Aksi Tiup Balon Warnai Fortasi MBS Ini, Begini Filosofinya, liputan kontributor PWMU.CO Kabupaten Jember Humaiyah.
PWMU.CO – Fortasi hari ketiga di SMP Muhammadiyah Boarding School (MBS) Tanggul diisi oleh anggota Majelis Kader Pimpinan Cabang Aisyiyah (PCA) Tanggul Dyah Kusumastuti SPsi. Ibu tiga orang anak ini membawakan materi Aku Belajar, Aku Bahagia. Kegiatan fortasi berlangsung di Mushalla Pondok Tahfidz Bambu Kuning, Rabu (20/7/2022).
Mengawali materinya Dyah mengajukan pertanyaan kepada peserta Fortasi. “Apakah belajar itu,” tanya Diah.
Semua peserta terdiam. Dyah menjelaskan jika belajar itu identik dengan sekolah, maka berapa tahun peserta fortasi belajar dari PAUD sampai dengan SMP. Menurutnya belajar itu proses atau moving. Bergerak ke depan. Tidak ada anak bayi begitu lahir ke dunia bisa berjalan dulu baru merangkak dan seterusnya.
Bersaing dengan Diri Sendiri
“Demikian juga tidak mungkin kalian lulus SD langsung bisa kuliah. Sebelum kita belajar di SMP MBS ini, yang harus kita lakukan mengenal diri kita sendiri. Diingat lho ya, dalam rangka proses belajar tidak ada bersaing dengan orang lain. Yang ada kita bersaing dengan diri sendiri,” ungkapnya.
Dia memaparkan yang dimaksud dengan bersaing dengan diri sendiri adalah jika hari ini kita menguasai satu hal, maka besok atau lusa kita harus lebih banyak menguasai beberapa hal.
Dyah meminta salah satu siswa untuk maju ke depan, yaitu Shafa Ghina Hanaan. Kemudian Dyah meminta semua peserta menyebutkan apa yang diketahui tentang Shafa. Sejurus kemudian semua peserta menyebutkan kebaikan-kebaikan Shafa.
“Nah, kita bisa mengetahui kan. Ketika seseorang ada di depan kita, maka cenderung kita akan menyebutkan kebaikan-kebaikannya. Begitu juga saat membicarakan keburukan-keburukan orang lain, maka cenderung kita melakukan di belakang. Iya kan,” tanya Dyah yang dijawab dengan anggukkan kepala peserta.

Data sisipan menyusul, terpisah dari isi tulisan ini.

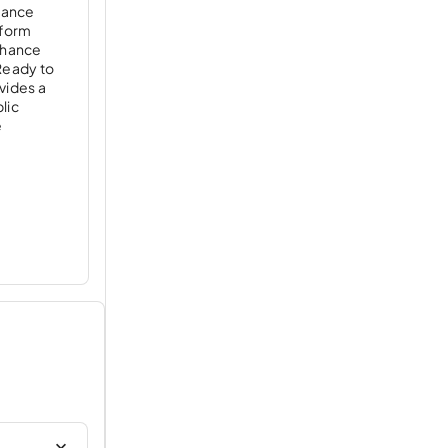
egance
 form
enhance
 Ready to
vides a
blic
e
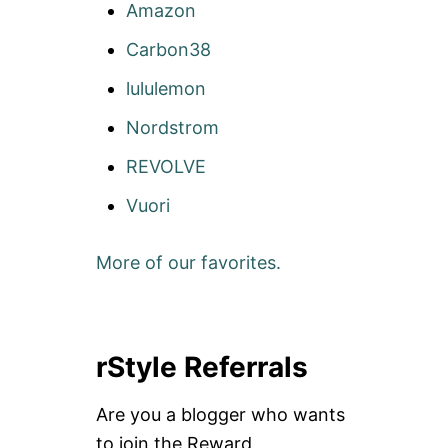
Amazon
Carbon38
lululemon
Nordstrom
REVOLVE
Vuori
More of our favorites.
rStyle Referrals
Are you a blogger who wants
to join the Reward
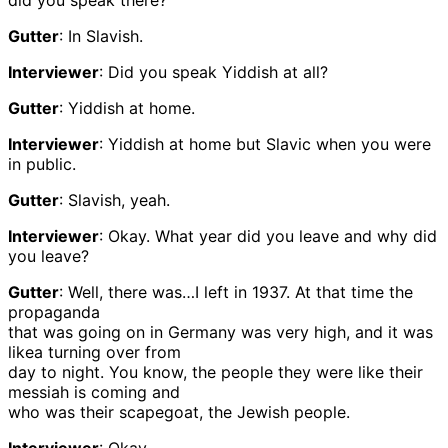
did you speak there?
Gutter
: In Slavish.
Interviewer
: Did you speak Yiddish at all?
Gutter
: Yiddish at home.
Interviewer
: Yiddish at home but Slavic when you were
in public.
Gutter
: Slavish, yeah.
Interviewer
: Okay. What year did you leave and why did
you leave?
Gutter
: Well, there was…I left in 1937. At that time the
propaganda
that was going on in Germany was very high, and it was
likea turning over from
day to night. You know, the people they were like their
messiah is coming and
who was their scapegoat, the Jewish people.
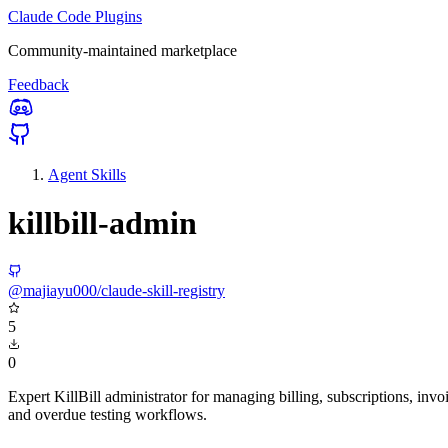
Claude Code Plugins
Community-maintained marketplace
Feedback
Agent Skills
killbill-admin
@majiayu000/claude-skill-registry
5
0
Expert KillBill administrator for managing billing, subscriptions, in
and overdue testing workflows.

Cara Mengenali Diri Sendiri
Dyah menambahkan kita tidak akan berguna untuk siapapun jika kita tidak mengenal diri sendiri. Kita tidak akan bermanfaat untuk siapapun jika kita tidak bermanfaat untuk diri sendiri. Dyah membagi cara mengenali diri sendiri menjadi empat.
“Pertama, saya tahu yang orang lain tahu, sering disebut dengan daerah terbuka. Kedua, saya tahu orang lain yang tidak tahu, disebut daerah tersembunyi. Yang ketiga, saya tidak tahu yang orang lain tahu, disebut daerah buta. Terakhir keempat, saya tidak tahu yang orang lain tidak tahu, yaitu daerah misteri. Tadi kita buktikan bagaimana kita mengenal Shafa,” urainya.
Demikian juga, sambungnya, dengan target belajar. Setiap anak dibekali dengan kemampuan untuk hidup bahagia. Yang dibutuhkan adalah target dan dukungan untuk membuatnya terjadi. Dan awal sekolah adalah waktu yang tepat untuk menulis target belajar.
“Coba kalian tiup balon yang sudah kalian pegang. Tiup sampai hitungan kelima belas. Apa yang terjadi?” tanya Dyah.
Peserta meniup balon dalam hitungan yang sama. Ada yang mampu meniup hingga balon besar, sedang, kecil ataupun balonnya sudah terisi, balon belum sempat diikat, terbang duluan. Hingga berbentuk seperti balon semula.
“Begitulah target belajar kalian di MBS ini. Kalian ada di sebuah sekolah yang sama. Sekolah yang mempunyai visi dan misi sama. Begitu dengan metode pengajaran yang sama. Jenjang waktu belajar juga sama. Namun bisa jadi nanti saat kalian lulus, target yang didapat berbeda. Sesuai dengan kemampuan masing-masing,” terangnya.
“Buatlah target yang masuk akal. Lebih spesifik. Dengan tiga rumus yaitu latihan, latihan dan latihan,” tegas alumnus Fakultas Psikologi Univesitas Muhammadiyah Malang (UMM) ini. (*)
Co-Editor Sugiran. Editor Mohammad Nurfatoni.